** What you will do **
Update the lines below by replacing every occurrence of "chart" with "graph" and leaving all other text unchanged. Omit the pictures from your answer.

════

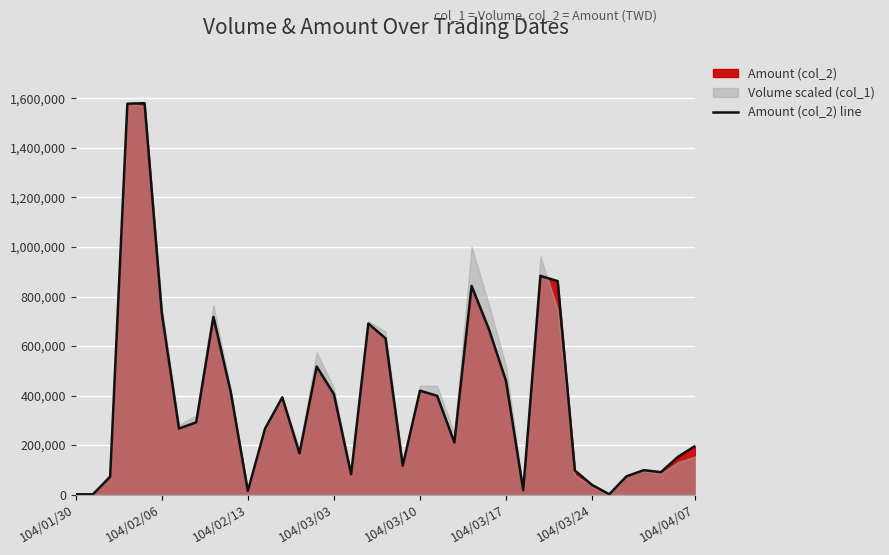

How many lines are shown in the chart?

1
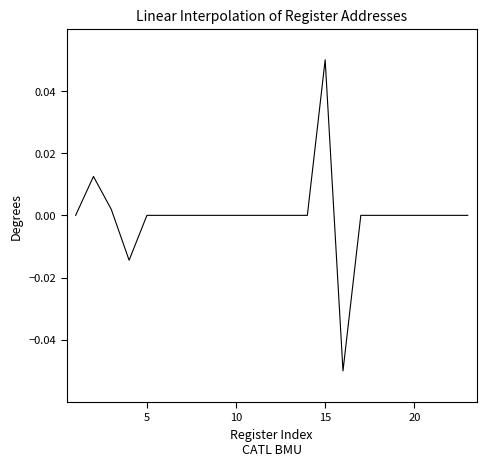

At which category does the chart reach its peak across all series?

15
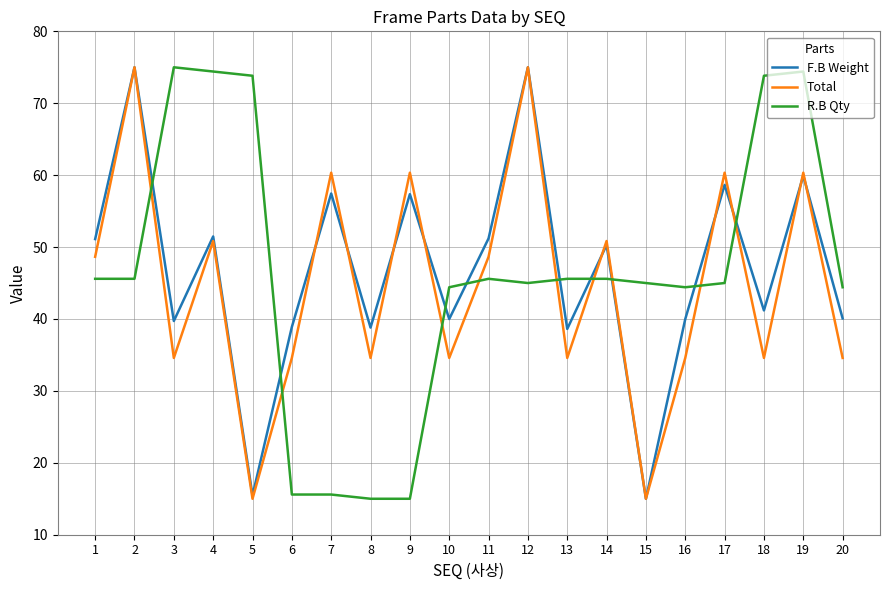

Between 3 and 7, which series saw the biggest shift?

R.B Qty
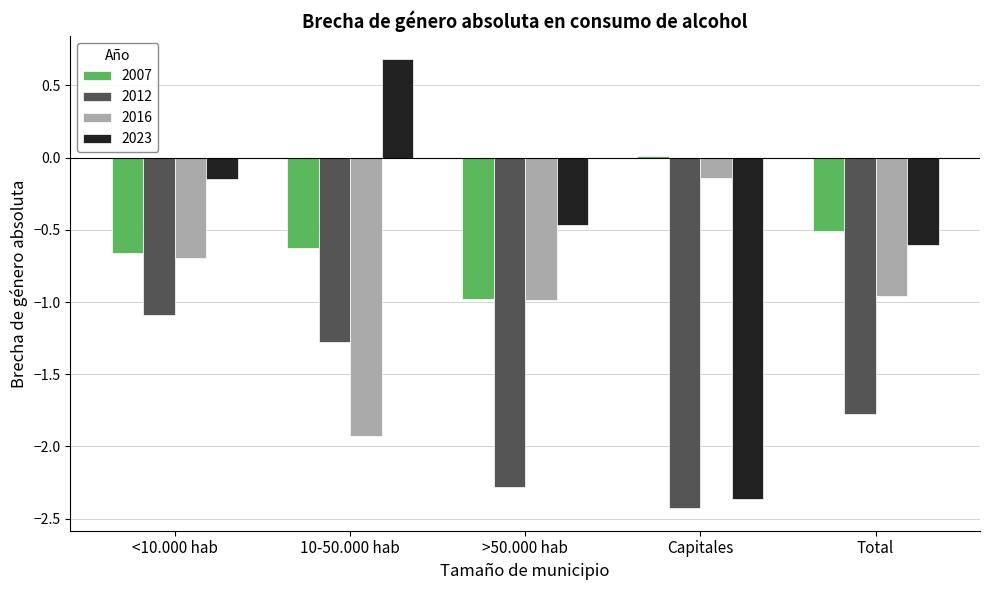

The 2023 series shows -0.9 at Total. True or false?

False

════

** Answer box **
How many lines are shown in the graph?

1

At which category does the graph reach its peak across all series?

15

Between 3 and 7, which series saw the biggest shift?

R.B Qty

The 2023 series shows -0.9 at Total. True or false?

False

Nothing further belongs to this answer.